§ REQUIRED TASKS:
a) Answer each question from the comment thread on emotions.
(i) Which philosopher is named in connection with the misunderstanding of human animals as defined by the rational?
(ii) What background does the first commenter say they have?
(iii) Who wrote the comment about engineering new emotions?
b) Retype the passage of the comment thread on emotions starting with "More generally, I" and going on through "Ori Vandewalle said...".
c) Extend the comment thread on emotions from the point where it stops.

As much as some people want to point to Buddhism (or newer forms of Hinduism) as guidelines suggesting that we "remove emotions," that's 1) not quite an accurate representation of either religion and 2) part of the reason why countries in which one of those religions predominate tend not to have what we'd consider good (in the moral sense) reactions to tragedy (as someone who's background is South Asian, I can't tell you how crazy it drives me when people take a detached, "it's all part of the great wheel" attitude to large scale, preventable, disasters).

More generally, I think that a lot of this is rooted in a misunderstanding (a la Kant) of human animals as being defined by the rational and as the only animals capable of moral action. Both of these things are pretty much not correct, and people need to get over it.

Hurrumph. Get off my lawn!

Ori Vandewalle said...

If there is some space of possible emotions, it seems unlikely that humans happened to evolve the ability to experience all of them. In that case, it's possible that we could engineer (or observe in aliens) emotions unknown to us. If we did want to engineer new emotions, what types would we want to experience? I think it's a somewhat reasonable argument that we might simply want to experience a broader range of emotions, but I also think we would consider developing emotions that are useful to us in some way. If we were to use both criteria for new emotions, I don't see any reason why we couldn't do the same for our current emotions.

§ SUPPLIED ENTRIES:

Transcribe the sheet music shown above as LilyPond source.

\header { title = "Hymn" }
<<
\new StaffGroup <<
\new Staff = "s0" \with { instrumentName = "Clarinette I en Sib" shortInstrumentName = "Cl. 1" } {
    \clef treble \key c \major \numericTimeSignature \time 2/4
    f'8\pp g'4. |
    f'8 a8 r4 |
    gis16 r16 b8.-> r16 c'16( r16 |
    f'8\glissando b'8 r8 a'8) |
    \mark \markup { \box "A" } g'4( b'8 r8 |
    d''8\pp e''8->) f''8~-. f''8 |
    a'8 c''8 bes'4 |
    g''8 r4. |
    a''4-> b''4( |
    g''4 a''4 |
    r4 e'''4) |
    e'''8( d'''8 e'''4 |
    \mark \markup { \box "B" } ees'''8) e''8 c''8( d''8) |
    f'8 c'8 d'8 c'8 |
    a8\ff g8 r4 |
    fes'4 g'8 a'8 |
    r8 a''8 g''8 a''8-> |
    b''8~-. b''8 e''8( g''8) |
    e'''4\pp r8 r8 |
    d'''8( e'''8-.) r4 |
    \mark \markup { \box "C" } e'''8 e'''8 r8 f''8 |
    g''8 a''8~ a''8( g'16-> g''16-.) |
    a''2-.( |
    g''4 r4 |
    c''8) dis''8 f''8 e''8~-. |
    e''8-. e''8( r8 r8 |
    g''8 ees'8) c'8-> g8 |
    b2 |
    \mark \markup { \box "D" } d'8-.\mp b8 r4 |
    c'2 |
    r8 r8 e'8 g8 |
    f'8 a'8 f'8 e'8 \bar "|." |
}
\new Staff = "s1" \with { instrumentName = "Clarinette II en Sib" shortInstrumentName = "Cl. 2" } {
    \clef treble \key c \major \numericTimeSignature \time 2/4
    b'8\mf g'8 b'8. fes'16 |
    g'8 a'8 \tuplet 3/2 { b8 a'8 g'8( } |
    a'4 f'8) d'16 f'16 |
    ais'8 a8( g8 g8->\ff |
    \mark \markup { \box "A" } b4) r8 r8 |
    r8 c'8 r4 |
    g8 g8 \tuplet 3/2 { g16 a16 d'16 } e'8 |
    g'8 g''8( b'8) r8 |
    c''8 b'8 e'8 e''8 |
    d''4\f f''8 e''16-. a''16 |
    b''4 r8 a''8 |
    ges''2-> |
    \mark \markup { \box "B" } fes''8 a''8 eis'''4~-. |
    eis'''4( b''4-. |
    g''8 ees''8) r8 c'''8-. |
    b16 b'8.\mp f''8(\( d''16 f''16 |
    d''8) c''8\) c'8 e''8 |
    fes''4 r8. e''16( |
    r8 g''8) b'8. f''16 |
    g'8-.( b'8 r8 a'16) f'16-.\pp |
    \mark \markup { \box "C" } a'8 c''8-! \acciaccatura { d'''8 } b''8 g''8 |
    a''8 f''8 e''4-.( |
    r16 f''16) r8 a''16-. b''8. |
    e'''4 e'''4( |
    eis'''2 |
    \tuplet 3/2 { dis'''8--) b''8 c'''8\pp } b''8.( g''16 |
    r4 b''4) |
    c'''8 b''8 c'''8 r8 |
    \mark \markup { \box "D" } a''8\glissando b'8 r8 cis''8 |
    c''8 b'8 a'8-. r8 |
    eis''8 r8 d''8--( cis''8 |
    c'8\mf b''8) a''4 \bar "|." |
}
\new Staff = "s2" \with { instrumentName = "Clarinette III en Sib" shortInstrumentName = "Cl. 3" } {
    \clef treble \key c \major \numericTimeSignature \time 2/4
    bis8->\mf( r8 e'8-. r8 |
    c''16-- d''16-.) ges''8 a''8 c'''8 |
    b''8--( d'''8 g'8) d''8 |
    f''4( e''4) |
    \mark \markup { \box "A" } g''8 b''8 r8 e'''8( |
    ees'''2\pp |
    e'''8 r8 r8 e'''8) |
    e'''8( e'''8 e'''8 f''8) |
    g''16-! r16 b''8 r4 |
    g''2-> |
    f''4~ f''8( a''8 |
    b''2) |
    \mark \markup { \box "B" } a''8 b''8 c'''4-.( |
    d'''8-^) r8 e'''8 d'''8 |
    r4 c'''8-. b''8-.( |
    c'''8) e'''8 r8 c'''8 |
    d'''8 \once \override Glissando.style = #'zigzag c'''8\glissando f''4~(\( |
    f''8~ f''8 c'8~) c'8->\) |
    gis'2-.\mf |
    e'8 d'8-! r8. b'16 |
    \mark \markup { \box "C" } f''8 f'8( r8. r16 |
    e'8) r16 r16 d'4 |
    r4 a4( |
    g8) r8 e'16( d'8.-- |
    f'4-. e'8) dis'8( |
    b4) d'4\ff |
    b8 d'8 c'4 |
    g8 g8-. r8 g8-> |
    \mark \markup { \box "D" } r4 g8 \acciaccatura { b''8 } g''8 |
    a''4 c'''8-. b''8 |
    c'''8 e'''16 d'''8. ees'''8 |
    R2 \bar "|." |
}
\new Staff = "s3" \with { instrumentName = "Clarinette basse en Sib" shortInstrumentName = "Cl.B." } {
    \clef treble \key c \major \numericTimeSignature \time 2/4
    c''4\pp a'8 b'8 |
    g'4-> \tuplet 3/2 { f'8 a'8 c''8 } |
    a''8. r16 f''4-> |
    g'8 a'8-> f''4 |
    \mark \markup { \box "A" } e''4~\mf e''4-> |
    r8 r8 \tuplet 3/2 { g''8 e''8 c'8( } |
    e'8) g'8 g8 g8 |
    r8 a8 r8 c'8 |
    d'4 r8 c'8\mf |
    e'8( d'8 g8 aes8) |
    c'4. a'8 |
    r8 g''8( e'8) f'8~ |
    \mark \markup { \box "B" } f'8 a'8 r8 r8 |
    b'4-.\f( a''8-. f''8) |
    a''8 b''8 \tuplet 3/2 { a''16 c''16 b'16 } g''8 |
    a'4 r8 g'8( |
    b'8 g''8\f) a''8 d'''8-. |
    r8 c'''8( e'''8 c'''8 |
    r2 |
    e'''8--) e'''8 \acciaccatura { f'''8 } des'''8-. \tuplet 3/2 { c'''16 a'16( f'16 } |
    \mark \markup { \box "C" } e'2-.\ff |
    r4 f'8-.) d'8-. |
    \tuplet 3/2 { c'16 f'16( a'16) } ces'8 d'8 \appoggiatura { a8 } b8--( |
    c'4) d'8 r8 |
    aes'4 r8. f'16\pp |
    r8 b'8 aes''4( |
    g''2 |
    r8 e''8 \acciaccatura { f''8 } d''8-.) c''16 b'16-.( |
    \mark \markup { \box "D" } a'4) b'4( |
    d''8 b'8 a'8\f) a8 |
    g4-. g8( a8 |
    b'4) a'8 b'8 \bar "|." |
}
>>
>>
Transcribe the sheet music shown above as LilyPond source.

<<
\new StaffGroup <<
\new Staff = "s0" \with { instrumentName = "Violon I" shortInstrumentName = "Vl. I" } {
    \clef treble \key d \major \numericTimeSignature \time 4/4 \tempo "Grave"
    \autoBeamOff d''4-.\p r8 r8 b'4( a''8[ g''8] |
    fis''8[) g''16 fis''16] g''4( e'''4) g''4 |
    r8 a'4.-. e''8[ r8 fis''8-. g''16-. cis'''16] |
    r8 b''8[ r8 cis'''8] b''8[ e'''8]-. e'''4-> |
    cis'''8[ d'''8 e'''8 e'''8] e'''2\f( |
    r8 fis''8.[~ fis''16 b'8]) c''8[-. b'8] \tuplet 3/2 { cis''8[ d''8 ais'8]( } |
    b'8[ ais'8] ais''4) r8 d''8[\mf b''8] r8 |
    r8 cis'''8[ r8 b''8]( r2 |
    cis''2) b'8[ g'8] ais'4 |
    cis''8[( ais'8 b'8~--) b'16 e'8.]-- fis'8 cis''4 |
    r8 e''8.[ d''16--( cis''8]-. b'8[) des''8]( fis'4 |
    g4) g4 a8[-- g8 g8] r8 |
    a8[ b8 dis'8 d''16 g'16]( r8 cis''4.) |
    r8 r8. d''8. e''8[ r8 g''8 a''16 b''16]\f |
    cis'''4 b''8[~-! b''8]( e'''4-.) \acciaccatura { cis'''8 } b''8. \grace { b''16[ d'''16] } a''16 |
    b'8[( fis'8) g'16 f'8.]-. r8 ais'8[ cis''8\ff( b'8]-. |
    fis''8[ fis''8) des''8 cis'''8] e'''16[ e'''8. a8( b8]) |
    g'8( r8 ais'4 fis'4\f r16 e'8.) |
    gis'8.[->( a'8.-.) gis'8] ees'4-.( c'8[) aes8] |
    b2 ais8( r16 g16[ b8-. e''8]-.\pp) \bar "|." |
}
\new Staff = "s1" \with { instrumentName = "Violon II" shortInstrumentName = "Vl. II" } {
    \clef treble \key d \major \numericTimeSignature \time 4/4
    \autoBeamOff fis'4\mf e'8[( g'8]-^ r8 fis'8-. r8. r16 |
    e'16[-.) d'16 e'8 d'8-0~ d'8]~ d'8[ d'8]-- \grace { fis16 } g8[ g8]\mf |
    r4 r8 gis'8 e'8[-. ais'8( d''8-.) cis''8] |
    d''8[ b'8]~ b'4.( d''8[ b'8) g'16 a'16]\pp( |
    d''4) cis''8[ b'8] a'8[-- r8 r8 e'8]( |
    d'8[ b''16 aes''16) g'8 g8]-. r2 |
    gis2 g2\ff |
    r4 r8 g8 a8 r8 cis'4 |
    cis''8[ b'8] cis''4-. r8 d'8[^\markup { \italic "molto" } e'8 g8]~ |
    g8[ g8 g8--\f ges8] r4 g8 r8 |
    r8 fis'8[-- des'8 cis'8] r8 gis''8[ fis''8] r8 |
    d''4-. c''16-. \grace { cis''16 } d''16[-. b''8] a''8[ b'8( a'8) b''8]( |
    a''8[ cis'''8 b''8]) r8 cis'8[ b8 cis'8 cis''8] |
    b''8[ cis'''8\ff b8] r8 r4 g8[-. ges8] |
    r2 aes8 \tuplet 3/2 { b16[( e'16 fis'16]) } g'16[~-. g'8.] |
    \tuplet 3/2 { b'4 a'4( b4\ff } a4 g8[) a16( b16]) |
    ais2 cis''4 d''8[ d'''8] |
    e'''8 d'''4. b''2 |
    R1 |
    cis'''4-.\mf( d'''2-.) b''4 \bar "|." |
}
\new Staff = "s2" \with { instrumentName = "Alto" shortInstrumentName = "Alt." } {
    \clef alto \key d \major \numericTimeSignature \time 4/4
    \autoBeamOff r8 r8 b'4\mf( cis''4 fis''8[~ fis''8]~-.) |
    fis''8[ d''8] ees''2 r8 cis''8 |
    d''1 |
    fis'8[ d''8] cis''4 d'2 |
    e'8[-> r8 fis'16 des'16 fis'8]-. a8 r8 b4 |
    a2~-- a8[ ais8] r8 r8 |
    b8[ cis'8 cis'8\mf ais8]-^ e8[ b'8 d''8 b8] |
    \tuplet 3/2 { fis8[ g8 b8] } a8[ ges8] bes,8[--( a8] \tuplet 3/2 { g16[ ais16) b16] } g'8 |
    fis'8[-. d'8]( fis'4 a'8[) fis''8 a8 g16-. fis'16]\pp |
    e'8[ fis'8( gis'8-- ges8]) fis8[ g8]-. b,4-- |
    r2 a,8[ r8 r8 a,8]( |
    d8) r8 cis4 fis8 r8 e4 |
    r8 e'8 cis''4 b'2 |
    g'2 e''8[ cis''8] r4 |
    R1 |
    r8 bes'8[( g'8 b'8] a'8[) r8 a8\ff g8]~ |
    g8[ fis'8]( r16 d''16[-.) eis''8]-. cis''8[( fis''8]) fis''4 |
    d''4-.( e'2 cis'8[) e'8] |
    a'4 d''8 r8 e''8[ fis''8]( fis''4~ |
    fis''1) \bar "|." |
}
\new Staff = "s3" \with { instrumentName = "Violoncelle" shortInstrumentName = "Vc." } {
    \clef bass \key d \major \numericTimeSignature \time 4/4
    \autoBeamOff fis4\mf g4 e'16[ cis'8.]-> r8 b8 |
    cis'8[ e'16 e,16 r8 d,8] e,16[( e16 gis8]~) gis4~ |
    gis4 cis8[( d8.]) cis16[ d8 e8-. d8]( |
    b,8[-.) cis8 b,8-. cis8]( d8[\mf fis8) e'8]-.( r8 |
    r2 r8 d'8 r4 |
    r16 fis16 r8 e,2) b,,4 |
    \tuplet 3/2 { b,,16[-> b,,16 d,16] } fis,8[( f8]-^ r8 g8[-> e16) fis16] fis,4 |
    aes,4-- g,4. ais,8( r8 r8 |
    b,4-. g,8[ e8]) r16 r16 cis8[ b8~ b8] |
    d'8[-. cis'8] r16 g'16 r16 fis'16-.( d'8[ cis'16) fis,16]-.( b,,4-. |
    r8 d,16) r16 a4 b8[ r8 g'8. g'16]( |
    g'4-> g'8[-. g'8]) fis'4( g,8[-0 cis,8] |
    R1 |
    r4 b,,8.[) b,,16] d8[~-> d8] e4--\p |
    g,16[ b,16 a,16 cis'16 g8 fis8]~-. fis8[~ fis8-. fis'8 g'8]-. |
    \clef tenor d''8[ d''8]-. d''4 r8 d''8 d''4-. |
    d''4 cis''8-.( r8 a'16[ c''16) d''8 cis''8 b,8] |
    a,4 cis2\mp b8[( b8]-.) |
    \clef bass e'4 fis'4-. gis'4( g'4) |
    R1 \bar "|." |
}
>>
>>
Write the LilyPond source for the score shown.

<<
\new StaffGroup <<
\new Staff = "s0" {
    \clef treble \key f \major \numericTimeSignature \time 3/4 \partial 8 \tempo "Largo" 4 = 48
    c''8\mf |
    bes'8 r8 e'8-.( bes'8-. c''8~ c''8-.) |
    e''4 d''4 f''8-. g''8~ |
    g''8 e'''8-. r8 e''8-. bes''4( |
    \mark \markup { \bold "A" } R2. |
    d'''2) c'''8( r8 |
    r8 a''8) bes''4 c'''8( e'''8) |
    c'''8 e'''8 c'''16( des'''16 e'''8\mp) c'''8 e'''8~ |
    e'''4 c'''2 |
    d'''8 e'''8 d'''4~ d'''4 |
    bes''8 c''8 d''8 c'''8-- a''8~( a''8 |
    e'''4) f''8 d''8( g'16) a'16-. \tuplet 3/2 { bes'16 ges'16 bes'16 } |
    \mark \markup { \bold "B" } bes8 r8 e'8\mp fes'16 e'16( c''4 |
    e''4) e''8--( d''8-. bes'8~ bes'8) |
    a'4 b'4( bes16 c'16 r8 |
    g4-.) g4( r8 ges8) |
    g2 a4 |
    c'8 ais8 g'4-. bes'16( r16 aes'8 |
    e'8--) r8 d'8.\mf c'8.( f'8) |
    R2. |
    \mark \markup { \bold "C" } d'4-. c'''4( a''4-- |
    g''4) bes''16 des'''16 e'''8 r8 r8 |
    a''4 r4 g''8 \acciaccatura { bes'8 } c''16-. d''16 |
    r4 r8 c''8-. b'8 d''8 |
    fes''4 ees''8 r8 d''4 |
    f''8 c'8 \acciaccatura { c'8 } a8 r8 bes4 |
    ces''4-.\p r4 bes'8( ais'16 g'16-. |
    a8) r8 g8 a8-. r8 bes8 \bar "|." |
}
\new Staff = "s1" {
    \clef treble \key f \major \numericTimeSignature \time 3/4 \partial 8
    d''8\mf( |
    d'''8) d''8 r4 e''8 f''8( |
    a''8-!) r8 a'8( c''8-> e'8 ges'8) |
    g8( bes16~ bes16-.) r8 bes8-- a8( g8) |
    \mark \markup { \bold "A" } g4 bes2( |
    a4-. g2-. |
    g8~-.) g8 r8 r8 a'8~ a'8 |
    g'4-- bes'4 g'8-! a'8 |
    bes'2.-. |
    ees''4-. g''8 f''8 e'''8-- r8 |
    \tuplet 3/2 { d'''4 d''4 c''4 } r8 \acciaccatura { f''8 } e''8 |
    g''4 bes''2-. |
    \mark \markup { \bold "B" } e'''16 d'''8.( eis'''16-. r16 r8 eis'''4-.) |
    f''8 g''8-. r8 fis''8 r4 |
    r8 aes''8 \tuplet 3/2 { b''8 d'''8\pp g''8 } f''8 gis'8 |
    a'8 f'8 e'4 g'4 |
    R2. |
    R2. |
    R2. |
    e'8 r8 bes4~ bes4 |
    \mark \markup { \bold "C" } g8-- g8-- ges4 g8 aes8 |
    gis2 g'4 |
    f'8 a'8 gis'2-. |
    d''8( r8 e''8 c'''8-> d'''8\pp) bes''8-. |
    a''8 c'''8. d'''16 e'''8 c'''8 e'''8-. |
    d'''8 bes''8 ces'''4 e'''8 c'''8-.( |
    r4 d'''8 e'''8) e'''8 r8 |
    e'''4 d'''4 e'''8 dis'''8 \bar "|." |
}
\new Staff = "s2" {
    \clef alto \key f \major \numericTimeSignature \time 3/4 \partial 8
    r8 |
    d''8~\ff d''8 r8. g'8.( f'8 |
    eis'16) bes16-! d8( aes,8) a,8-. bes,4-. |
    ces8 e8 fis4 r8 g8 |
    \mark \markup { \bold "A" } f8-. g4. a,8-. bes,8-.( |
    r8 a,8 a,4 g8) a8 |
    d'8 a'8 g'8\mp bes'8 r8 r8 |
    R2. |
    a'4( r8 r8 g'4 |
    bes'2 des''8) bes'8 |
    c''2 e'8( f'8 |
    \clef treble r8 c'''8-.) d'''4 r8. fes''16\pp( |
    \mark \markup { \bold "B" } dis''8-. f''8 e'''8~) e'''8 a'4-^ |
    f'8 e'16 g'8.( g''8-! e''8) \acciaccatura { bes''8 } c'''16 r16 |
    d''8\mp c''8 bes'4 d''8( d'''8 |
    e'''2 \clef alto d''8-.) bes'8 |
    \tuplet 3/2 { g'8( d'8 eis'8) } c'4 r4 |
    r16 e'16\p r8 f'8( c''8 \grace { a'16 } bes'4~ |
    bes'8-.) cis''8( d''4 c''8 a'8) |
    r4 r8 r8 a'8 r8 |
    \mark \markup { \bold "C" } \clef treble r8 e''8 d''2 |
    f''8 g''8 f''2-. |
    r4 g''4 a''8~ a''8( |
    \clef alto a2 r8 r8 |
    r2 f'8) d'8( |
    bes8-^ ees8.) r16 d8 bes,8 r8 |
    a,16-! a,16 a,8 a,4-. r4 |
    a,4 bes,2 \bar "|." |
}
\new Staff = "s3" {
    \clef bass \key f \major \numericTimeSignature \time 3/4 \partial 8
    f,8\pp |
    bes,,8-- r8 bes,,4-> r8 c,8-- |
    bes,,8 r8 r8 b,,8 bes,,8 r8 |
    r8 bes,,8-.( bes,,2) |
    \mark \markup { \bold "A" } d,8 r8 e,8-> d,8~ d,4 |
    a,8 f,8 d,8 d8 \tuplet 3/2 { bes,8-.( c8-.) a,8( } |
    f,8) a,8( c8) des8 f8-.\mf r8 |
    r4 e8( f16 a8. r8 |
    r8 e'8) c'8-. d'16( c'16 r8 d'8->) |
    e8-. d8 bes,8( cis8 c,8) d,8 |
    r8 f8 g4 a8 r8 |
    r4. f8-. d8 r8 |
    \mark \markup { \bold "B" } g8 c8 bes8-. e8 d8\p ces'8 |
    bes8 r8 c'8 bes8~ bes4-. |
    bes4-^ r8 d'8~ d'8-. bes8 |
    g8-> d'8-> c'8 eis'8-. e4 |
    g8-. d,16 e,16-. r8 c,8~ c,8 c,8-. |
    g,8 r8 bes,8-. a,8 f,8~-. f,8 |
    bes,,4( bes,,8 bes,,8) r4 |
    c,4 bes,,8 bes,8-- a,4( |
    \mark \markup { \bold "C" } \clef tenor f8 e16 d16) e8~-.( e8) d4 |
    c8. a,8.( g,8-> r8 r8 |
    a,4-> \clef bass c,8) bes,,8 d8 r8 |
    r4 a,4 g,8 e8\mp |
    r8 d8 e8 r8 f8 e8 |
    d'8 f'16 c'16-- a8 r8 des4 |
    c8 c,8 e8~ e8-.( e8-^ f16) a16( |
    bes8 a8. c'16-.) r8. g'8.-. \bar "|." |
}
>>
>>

§ PER-TASK ANSWERS:
a)
(i) Kant
(ii) South Asian
(iii) Ori Vandewalle

b)
More generally, I think that a lot of this is rooted in a misunderstanding (a la Kant) of human animals as being defined by the rational and as the only animals capable of moral action. Both of these things are pretty much not correct, and people need to get over it.

Hurrumph. Get off my lawn!

Ori Vandewalle said...

c)
My point here is, if you were to imagine a distant world while also considering all the possible emotions we don't currently have access to, is there a point at which you would stop wishing additional richness on the people of this distant world? If so, then I think we can make the argument that a reduction in the number of emotions we experience might sometimes be a good thing.

Eric Schwitzgebel said...

Thanks for all the thoughtful comments, folks! I basically agree with all of them. On righteous anger, I recommend Myisha Cherry's TEDx talk:
https://www.youtube.com/watch?v=uysTk2EIotw

Ori: I love that thought experiment. It would make a very interesting, and challenging, piece of speculative fiction. Probably someone has attempted it....

Austin said...

Anger has a variety of features; an increase in heart rate and skin temperature, distinctive facial expressions, the motivation to harm the object of anger, and of course a particular phenomenological feel. Would the anger of the characters in your ideal world manifest each of these features, and to the same degree as ours does? If so, I don't share your intuition. For example, a world where beings have an anger-like emotion with many of the aforementioned features but with a far weaker motivation to harm seems to me to be better than ours. Anger, as it is for us, often motivates terribly vengeful and destructive behavior.

John Baez said...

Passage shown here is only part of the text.